Reading passage:
.....

We used Python 3.13, Pytest, Pandas, GitHub, AWS, Terraform, PostgreSQL, PowerBI. We chose this tech stack for the following reasons: (1) team capabilities and skillset; (2) performance optimised for data volume; (3) automatic deployment (with Terraform, using IaC); (4) flexibility to make changes; (5) licensing costs (we used mostly open source software, except for AWS); (6) storage and retention of historical records (using S3 buckets in AWS); (7) ease of data visualisation (Power BI connects seamlessly with out PostgreSQL data warehouse).

.....

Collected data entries
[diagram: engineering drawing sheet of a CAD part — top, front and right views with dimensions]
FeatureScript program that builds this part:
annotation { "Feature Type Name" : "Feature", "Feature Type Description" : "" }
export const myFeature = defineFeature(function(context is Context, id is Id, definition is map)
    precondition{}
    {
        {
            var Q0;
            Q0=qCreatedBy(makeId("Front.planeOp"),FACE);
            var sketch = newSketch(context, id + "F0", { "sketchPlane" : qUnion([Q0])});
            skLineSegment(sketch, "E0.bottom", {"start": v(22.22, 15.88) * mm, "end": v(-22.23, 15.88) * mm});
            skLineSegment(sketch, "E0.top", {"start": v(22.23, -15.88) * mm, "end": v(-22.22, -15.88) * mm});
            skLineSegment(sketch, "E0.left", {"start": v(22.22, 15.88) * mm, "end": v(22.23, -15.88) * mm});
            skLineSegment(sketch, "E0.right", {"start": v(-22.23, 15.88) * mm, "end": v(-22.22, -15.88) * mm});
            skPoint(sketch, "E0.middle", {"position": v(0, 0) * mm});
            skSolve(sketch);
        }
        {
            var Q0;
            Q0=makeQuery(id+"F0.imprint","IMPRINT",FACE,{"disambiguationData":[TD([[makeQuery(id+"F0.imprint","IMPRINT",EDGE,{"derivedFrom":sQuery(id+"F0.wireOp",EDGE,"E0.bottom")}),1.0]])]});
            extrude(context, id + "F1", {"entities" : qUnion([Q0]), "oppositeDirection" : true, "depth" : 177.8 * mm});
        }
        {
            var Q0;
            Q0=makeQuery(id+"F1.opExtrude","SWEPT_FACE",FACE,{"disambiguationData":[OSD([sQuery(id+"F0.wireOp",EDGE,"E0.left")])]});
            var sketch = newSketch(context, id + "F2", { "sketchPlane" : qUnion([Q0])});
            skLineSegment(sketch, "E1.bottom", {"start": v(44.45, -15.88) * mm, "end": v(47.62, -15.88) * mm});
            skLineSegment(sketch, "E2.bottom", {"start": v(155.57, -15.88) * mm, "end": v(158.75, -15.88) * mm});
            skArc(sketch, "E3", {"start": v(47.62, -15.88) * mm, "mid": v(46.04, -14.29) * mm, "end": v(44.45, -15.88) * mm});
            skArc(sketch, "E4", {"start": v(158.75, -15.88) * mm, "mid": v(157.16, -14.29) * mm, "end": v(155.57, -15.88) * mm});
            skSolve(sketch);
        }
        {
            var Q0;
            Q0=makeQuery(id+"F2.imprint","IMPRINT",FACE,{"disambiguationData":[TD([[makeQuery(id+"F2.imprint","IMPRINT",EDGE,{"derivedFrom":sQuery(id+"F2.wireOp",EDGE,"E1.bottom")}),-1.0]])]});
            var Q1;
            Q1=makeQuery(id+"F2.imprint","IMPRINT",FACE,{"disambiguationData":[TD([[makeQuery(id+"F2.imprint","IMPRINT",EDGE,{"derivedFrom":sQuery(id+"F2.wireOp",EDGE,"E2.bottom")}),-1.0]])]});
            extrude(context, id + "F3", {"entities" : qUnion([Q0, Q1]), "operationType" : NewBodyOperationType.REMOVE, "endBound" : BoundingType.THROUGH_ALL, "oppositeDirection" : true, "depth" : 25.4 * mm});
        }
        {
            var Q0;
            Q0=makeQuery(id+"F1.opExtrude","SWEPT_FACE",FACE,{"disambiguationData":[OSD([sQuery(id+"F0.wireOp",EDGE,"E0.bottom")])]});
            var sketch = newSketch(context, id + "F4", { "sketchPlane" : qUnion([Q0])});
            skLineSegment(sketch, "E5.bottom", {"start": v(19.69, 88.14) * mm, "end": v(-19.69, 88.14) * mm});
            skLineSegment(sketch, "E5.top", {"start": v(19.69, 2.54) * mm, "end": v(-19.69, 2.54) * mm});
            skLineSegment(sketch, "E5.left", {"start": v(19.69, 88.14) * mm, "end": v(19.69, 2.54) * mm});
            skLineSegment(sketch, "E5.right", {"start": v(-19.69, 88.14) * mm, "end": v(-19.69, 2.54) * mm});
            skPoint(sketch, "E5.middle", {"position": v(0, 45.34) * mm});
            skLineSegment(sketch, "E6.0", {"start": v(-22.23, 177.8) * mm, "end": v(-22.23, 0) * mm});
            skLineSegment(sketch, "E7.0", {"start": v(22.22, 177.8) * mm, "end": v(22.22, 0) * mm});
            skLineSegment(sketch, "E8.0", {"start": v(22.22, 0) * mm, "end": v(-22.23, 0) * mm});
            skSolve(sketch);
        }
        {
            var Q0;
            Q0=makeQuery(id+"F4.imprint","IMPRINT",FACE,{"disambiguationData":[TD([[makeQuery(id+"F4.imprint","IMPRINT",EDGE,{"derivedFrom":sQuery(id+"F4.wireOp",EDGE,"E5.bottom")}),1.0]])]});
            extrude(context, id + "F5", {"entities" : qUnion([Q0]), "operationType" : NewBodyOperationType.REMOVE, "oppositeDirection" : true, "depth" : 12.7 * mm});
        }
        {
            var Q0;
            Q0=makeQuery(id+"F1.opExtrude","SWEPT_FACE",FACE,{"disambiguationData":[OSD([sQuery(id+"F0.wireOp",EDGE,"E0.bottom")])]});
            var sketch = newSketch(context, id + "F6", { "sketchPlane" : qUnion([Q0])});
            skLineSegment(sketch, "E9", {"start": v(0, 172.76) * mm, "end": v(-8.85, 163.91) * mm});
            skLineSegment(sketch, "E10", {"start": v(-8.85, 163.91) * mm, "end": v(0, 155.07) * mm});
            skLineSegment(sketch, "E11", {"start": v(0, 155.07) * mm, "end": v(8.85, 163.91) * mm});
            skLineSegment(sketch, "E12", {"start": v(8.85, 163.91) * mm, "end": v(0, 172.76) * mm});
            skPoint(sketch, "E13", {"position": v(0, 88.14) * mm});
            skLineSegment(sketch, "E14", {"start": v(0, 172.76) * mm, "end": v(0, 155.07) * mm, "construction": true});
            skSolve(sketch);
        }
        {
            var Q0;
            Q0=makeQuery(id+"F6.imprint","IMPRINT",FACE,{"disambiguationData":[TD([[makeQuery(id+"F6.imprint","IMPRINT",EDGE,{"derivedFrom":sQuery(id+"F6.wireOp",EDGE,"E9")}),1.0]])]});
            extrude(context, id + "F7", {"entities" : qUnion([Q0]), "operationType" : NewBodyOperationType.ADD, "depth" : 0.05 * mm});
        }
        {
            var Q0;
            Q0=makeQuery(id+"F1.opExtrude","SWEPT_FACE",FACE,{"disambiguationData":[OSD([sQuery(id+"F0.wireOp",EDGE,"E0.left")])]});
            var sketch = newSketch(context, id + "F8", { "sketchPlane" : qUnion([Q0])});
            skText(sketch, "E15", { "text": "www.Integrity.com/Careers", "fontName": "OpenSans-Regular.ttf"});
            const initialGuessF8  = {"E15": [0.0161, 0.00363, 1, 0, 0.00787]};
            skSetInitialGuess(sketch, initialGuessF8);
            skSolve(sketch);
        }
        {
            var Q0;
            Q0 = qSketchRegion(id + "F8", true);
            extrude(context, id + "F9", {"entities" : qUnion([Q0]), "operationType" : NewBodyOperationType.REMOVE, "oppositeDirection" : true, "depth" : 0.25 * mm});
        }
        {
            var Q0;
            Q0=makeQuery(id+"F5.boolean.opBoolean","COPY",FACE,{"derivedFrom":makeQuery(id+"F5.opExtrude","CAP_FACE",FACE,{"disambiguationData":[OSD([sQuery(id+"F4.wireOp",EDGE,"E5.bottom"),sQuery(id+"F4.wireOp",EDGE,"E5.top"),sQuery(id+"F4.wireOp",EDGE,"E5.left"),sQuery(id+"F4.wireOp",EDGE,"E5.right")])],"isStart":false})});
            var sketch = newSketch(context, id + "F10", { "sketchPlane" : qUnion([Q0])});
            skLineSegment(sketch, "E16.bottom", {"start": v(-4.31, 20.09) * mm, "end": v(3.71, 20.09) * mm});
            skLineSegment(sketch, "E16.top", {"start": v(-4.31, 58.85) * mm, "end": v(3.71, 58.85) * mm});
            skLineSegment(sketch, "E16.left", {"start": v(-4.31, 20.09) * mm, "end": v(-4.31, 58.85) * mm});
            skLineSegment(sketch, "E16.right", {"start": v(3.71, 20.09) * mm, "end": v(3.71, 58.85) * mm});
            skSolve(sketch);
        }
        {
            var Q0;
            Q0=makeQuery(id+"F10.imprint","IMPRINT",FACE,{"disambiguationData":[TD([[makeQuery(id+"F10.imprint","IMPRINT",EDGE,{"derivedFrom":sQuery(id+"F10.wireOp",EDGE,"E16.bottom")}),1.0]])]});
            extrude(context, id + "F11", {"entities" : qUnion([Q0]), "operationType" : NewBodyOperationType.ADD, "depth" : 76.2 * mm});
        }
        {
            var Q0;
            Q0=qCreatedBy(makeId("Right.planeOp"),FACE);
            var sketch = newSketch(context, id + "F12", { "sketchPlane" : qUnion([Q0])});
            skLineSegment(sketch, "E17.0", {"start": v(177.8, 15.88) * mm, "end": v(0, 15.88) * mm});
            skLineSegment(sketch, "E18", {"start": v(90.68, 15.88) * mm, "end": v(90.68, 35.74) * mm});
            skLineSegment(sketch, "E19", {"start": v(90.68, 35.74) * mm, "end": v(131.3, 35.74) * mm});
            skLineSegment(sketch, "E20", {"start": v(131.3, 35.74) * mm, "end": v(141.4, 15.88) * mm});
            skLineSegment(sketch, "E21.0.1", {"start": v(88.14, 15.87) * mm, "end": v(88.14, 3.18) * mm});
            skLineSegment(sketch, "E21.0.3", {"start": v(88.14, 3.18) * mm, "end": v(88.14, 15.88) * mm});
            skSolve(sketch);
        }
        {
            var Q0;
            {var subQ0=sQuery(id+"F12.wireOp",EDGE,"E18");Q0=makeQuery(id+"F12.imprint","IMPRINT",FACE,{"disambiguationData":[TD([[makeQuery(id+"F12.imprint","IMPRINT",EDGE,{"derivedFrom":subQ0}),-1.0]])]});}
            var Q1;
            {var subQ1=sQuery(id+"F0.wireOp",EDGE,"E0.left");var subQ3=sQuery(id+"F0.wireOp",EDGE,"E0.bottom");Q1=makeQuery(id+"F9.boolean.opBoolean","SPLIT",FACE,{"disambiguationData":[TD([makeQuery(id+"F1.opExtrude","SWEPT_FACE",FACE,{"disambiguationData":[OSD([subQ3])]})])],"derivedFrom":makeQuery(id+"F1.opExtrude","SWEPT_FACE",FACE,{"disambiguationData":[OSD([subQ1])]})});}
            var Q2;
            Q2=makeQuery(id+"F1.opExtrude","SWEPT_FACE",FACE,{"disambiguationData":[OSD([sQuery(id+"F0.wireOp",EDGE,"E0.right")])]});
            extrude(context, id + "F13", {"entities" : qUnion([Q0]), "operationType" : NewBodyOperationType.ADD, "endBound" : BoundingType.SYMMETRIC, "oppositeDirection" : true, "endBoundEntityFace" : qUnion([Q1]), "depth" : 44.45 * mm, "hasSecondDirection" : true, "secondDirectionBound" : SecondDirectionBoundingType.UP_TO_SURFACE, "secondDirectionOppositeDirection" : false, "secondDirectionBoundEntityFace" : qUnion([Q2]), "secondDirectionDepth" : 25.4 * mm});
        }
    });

.....

Task instructions:
a. Answer these questions from the tech stack text:
(i) Which version of Python was used?
(ii) Which tool provided automatic deployment?
(iii) Where were historical records stored?
b. Pick up the tech stack text after its last sentence and continue it.
The collected data entries are separate material, unrelated to the tech stack text.

Your written answers:
a.
(i) Python 3.13
(ii) Terraform
(iii) In S3 buckets in AWS

b.
Challenges Faced
We found that extracting the full database on each update consumed excessive memory and S3 storage, so we optimized the process by pulling only new sales transactions, using timestamps to detect changes. We noticed sales record amendments in the source database, which initially broke our load function. We fixed this by storing the latest data in the warehouse and keeping a history of transactions in S3. During transformation, we cleaned the data, for example, correcting a misspelling of ‘Leeds’ in the staff records to improve accuracy. We considered alternatives like PySpark for transforming data, but settled on Pandas due to the team’s familiarity with this tool, and ease of converting from json, to data frames, to parquet, through the pipeline. We chose parquet file format to store processed data, as unlike csv, parquet retains data types, preventing type errors from halting our load lambda downstream. When visualising sales revenue in Power BI, we adjusted for currency for accurate insights.